BEGIN Extracted material

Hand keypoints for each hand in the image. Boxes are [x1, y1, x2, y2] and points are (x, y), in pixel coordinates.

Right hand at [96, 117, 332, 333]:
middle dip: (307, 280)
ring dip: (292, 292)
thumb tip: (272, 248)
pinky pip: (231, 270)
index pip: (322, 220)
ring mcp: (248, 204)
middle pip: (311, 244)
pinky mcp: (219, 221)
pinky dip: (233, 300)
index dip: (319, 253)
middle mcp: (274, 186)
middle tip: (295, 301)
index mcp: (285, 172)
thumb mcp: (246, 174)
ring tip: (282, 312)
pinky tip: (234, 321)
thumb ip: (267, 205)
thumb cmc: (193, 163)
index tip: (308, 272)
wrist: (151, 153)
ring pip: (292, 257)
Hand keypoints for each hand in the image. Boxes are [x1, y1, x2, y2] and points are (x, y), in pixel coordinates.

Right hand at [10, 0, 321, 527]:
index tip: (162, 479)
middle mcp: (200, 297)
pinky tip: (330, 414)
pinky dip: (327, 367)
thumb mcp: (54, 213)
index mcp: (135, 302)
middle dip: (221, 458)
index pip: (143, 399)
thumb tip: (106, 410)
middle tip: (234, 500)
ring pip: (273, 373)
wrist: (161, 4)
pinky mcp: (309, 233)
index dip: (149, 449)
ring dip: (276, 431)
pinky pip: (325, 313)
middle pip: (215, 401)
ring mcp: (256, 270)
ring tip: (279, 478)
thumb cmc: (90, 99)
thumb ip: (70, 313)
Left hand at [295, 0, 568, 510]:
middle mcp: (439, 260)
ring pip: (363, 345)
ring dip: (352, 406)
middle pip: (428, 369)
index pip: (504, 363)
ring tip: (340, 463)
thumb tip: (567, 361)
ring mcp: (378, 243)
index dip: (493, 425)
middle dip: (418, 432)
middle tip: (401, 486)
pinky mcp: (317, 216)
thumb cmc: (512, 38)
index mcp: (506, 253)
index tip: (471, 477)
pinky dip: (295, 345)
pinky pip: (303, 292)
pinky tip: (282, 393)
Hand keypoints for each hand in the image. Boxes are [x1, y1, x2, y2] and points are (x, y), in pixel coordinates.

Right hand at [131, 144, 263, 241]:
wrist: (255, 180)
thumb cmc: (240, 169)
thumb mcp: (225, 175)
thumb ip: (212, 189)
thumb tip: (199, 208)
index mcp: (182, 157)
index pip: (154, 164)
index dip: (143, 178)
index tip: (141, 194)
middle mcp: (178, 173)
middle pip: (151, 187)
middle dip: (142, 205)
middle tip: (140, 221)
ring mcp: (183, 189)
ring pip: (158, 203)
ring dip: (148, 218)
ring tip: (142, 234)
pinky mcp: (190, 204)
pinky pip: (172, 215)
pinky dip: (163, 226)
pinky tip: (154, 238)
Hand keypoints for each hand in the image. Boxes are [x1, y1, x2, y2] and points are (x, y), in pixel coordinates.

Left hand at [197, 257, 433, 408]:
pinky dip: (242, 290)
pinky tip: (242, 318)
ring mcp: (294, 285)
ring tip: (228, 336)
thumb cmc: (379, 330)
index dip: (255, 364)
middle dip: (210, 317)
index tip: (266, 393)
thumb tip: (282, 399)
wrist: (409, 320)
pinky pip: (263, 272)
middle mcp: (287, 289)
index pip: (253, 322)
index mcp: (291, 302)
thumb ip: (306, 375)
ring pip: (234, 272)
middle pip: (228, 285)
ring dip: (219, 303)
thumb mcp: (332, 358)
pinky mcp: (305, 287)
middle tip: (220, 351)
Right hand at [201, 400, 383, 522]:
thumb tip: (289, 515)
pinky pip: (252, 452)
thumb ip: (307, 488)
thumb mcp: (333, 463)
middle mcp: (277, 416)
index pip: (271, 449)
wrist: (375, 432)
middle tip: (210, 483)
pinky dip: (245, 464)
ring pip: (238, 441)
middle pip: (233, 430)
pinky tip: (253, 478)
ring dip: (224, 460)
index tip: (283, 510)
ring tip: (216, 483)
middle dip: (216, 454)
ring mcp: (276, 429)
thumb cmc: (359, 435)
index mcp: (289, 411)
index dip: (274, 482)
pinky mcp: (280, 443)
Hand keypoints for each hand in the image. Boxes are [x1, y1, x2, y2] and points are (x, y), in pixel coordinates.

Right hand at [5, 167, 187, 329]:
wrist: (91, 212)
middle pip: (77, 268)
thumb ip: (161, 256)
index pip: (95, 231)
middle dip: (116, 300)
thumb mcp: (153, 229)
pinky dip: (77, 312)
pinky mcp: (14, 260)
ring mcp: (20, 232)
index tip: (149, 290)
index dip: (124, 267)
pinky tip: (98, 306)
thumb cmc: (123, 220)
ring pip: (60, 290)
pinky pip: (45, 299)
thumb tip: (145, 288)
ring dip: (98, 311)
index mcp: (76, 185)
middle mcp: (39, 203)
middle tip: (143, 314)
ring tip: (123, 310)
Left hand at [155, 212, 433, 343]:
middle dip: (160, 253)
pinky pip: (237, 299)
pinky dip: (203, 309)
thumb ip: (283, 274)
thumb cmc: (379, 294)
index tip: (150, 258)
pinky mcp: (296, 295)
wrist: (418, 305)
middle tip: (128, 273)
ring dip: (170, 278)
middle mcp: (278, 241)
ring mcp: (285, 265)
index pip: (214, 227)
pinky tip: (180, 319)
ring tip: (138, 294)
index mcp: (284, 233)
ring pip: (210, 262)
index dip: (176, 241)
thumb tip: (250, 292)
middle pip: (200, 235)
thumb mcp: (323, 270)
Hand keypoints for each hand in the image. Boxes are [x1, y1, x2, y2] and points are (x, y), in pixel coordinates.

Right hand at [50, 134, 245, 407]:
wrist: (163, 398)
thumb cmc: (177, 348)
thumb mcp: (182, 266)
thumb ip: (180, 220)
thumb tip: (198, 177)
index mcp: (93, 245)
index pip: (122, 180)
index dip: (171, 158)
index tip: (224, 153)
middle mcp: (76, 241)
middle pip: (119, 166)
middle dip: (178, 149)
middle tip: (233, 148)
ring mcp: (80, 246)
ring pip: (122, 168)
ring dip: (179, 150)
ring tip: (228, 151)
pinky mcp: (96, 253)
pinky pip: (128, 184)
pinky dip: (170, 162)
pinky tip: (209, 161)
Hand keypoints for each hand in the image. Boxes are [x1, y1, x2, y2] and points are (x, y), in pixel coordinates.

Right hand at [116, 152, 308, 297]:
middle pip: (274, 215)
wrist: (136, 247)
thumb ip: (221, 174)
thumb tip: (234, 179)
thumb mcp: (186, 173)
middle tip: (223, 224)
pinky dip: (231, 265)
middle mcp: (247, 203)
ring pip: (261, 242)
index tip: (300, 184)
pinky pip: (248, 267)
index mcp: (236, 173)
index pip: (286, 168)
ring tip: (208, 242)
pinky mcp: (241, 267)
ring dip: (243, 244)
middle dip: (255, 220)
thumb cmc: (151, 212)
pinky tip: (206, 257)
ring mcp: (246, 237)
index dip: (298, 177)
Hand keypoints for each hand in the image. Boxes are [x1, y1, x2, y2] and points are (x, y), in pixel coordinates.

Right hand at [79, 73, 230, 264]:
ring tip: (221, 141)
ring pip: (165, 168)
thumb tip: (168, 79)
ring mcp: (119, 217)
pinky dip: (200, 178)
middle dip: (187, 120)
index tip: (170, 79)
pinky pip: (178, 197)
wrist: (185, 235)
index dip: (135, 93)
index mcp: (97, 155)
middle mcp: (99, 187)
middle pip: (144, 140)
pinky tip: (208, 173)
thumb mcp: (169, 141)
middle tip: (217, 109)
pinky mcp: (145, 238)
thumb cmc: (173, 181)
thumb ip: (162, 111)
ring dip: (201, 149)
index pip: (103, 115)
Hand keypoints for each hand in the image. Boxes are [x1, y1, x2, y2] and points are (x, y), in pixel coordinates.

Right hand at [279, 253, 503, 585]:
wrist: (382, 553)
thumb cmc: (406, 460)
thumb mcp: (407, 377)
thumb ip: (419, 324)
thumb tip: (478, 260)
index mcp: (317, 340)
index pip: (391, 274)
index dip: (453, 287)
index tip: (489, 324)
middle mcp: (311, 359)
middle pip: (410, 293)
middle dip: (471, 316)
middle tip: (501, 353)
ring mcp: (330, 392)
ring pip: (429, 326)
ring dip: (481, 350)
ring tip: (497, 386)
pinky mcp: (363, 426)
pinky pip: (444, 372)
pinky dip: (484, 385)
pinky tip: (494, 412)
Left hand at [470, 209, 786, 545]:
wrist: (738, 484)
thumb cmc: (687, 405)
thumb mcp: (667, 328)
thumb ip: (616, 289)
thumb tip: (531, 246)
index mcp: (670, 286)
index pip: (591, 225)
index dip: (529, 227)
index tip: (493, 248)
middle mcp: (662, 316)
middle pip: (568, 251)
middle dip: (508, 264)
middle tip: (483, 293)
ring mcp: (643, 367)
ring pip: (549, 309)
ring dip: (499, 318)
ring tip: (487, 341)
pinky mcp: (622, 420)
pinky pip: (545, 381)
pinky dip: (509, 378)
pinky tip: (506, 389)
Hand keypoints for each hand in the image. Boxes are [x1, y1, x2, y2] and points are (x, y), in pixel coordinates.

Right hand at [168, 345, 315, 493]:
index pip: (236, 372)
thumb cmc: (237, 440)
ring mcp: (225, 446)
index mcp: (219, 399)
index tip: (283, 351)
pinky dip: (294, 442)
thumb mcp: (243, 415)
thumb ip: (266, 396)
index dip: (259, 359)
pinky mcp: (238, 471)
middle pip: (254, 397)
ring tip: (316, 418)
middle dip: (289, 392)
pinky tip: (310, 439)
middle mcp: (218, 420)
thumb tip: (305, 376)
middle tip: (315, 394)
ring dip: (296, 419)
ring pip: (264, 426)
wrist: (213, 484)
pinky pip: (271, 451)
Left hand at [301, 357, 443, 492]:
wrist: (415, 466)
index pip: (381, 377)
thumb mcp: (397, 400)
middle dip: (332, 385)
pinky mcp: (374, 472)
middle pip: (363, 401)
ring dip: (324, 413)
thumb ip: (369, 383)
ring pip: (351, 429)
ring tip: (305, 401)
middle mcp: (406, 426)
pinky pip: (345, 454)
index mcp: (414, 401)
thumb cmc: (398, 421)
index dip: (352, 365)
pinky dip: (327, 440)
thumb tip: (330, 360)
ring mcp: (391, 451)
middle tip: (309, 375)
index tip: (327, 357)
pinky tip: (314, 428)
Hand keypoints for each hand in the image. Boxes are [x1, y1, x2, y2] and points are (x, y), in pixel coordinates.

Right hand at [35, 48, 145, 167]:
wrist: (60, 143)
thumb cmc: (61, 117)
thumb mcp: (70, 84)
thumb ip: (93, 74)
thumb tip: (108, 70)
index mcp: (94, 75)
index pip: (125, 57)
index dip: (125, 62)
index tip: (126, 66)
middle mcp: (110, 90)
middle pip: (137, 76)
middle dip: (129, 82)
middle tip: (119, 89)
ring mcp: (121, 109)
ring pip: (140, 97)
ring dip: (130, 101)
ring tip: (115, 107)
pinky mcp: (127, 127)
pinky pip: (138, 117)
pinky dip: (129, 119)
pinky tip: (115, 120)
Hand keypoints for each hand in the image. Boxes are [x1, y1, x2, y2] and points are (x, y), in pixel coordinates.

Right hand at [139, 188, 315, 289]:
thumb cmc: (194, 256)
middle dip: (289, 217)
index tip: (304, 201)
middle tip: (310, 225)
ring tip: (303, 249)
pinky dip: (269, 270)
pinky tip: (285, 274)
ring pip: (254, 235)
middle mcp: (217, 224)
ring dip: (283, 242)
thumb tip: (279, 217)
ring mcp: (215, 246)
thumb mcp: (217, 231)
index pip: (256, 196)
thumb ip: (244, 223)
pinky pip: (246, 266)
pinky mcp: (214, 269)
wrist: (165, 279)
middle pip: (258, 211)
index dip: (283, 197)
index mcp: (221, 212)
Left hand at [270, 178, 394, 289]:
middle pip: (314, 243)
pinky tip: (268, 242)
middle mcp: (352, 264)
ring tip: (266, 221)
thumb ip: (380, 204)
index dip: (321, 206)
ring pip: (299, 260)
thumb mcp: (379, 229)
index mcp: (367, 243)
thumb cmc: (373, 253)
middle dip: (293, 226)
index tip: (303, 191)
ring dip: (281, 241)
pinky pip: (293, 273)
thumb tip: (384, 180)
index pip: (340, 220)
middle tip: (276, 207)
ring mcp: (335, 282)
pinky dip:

END Extracted material

▶ _To do_:
Write out the records exactly, starting at the first line and stopping after the line that contains "thumb mcp: (54, 213)".

▶ _Answer box_:
Hand keypoints for each hand in the image. Boxes are [x1, y1, x2, y2] and points are (x, y), in pixel coordinates.

Right hand at [96, 117, 332, 333]:
middle dip: (307, 280)
ring dip: (292, 292)
thumb tip: (272, 248)
pinky pip: (231, 270)
index pip: (322, 220)
ring mcp: (248, 204)
middle pip: (311, 244)
pinky mcp: (219, 221)
pinky dip: (233, 300)
index dip: (319, 253)
middle mcp: (274, 186)
middle tip: (295, 301)
index mcp: (285, 172)
thumb mcp: (246, 174)
ring tip: (282, 312)
pinky tip: (234, 321)
thumb ip: (267, 205)
thumb cmc: (193, 163)
index tip: (308, 272)
wrist: (151, 153)
ring pip: (292, 257)
Hand keypoints for each hand in the image. Boxes are [x1, y1, x2, y2] and points are (x, y), in pixel coordinates.

Right hand at [10, 0, 321, 527]:
index tip: (162, 479)
middle mcp: (200, 297)
pinky tip: (330, 414)
pinky dip: (327, 367)
thumb mcp: (54, 213)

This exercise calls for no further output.